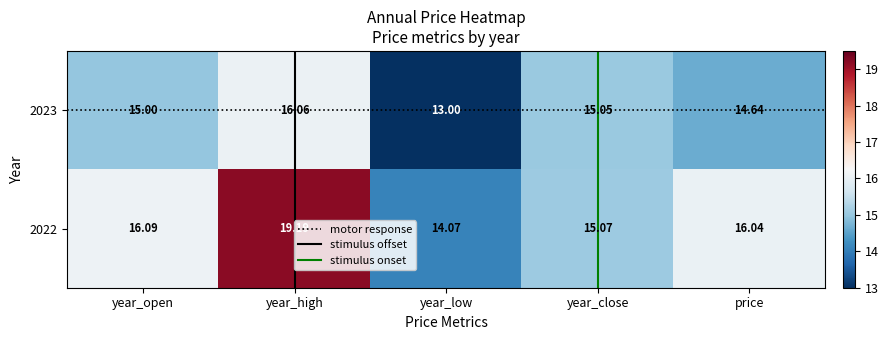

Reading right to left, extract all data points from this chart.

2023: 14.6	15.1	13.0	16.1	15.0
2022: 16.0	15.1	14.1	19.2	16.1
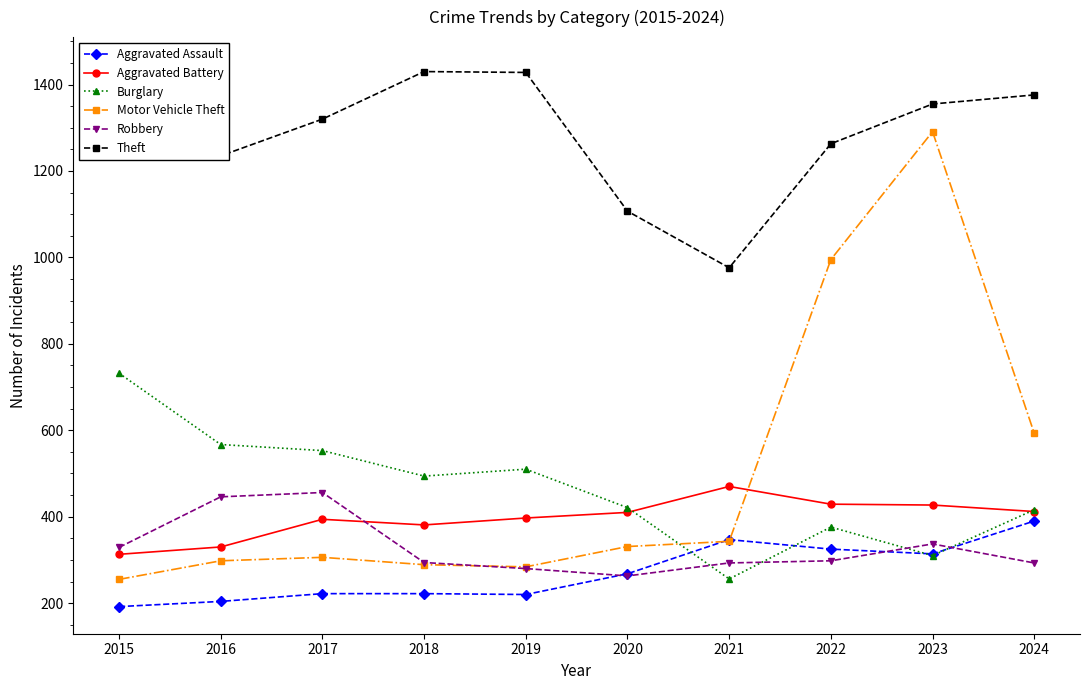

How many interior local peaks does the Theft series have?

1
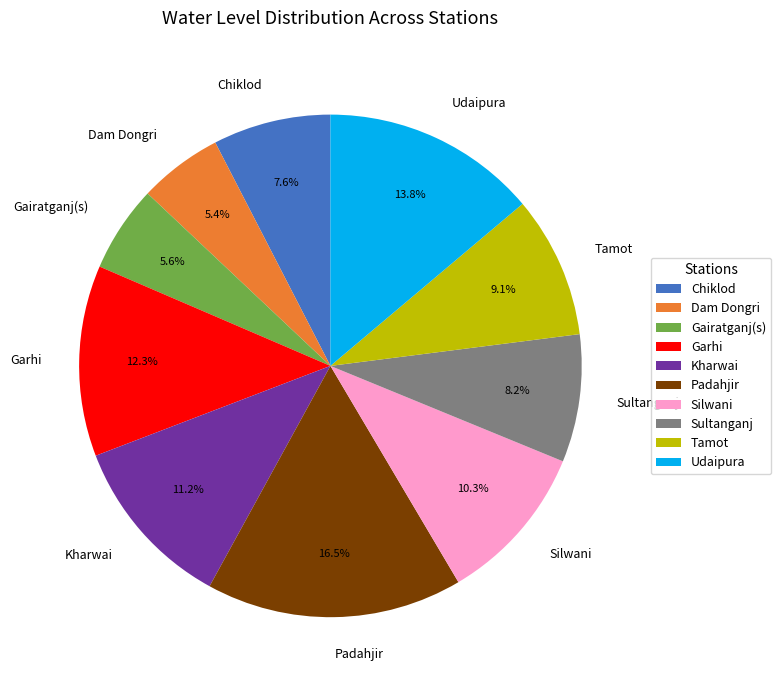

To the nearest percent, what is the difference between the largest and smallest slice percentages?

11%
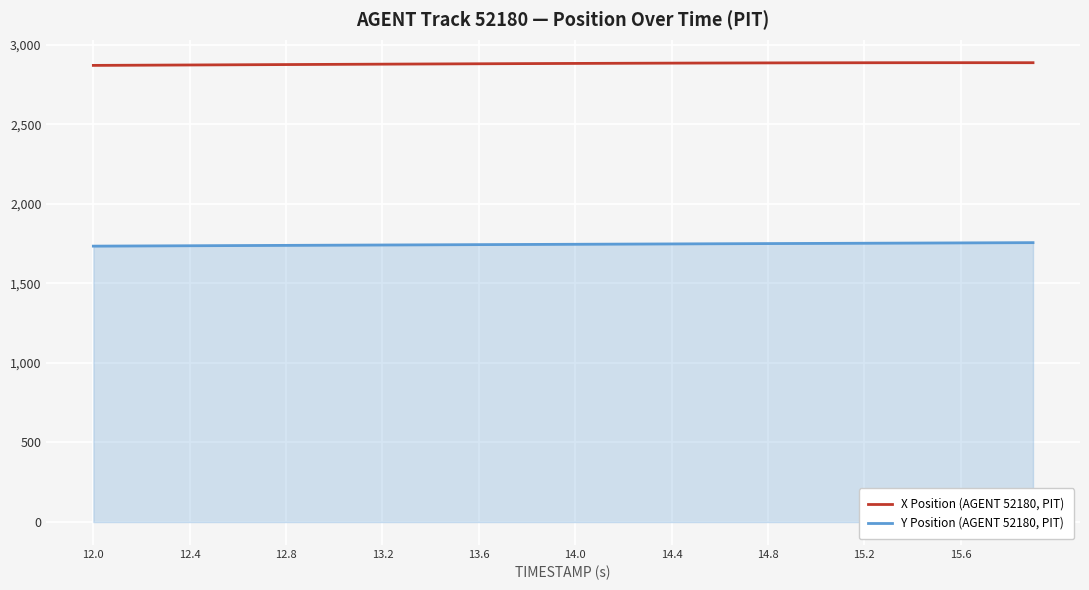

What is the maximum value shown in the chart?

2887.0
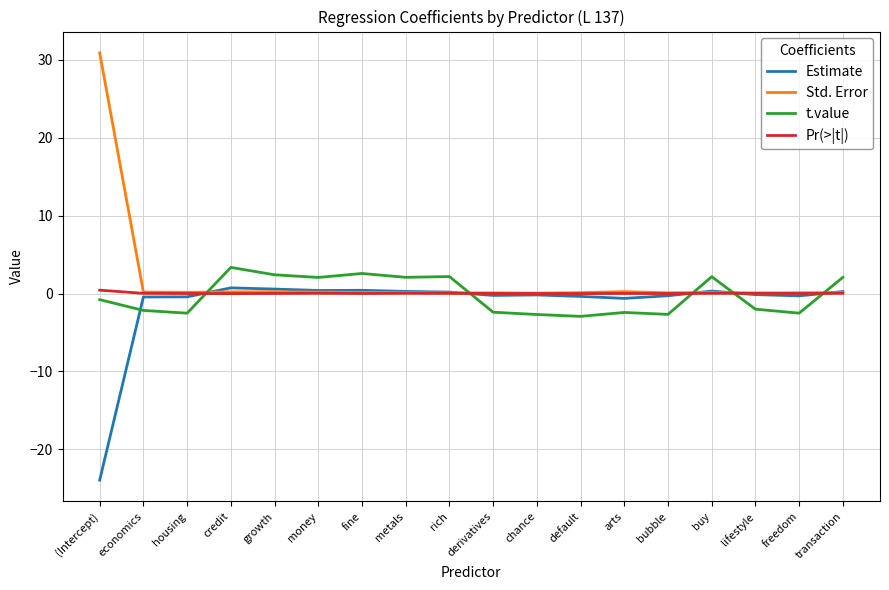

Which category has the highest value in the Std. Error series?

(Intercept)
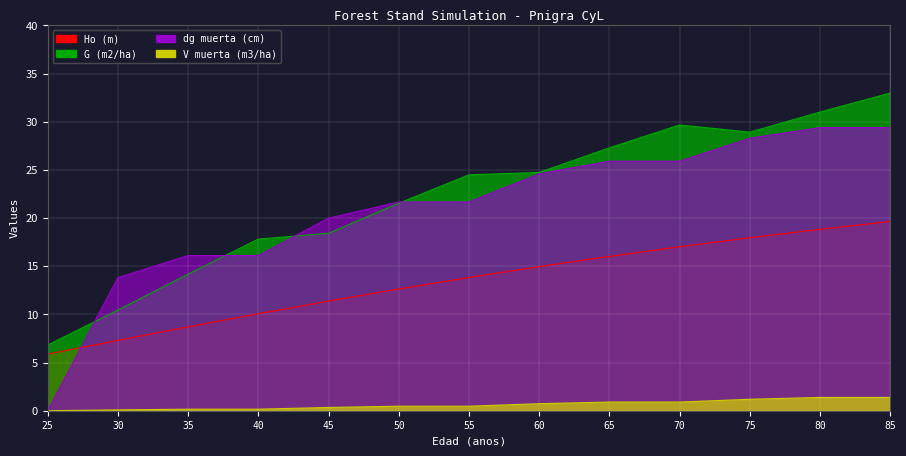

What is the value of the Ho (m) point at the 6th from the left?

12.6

********

* [Your goal]: Please copy out each line of the rows above that contains the word "from". Case counts.

* [Expected answer]:
Reading right to left, extract all data points from this chart.
What is the value of the Ho (m) point at the 6th from the left?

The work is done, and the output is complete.